This course aims to give students an introductory overview of challenges, choices, and ways of justifying those choices, in the use of concepts and measurement in case-based research. The first day introduces classic issues of conceptual contestation, stretching, and ideal-types articulated in both much-cited articles by W. B. Gallie, Giovanni Sartori, and Max Weber, and contemporary extensions of their work. The second day focuses on recent refinements in the social scientific literature on concepts addressing issues such as subtypes, dichotomization, and measurement; it then closes by stepping back to consider whether use of concepts and measurement in case-based research embodies a distinctive culture of qualitative research. Throughout the course the stakes of methodological issues will be substantively explored using examples of key concepts in social science research. The most extensive running example in the course, as in the concepts literature, is “democracy.” We will, moreover, also consider the concepts of “neoliberalism,” “revolution,” and “culture,” as well concepts raised by students.

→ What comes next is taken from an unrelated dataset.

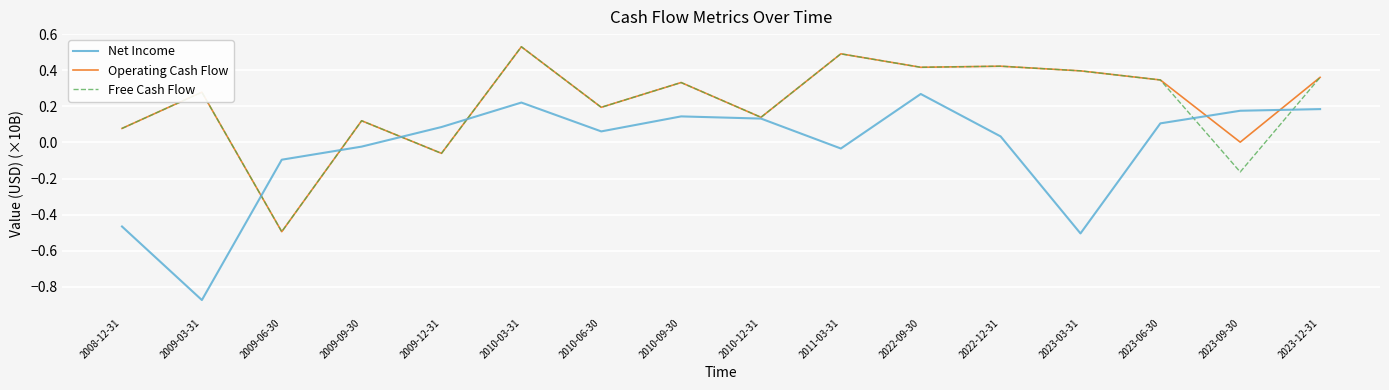

Which label corresponds to the smallest value in the chart?

2009-03-31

The course format will combine lecture, discussion, and group exercises. One session each day will be devoted to group exercises to develop the methodological skills of students. On day one students will work in groups to analyze the meaning of a social scientific concept of the group’s choice. Then, on day two, each group will formulate a strategy for measuring its chosen concept.
This course can either be followed as a stand-alone two-day module, or preferably as part of a two-week introduction to case study methods in the WSSR.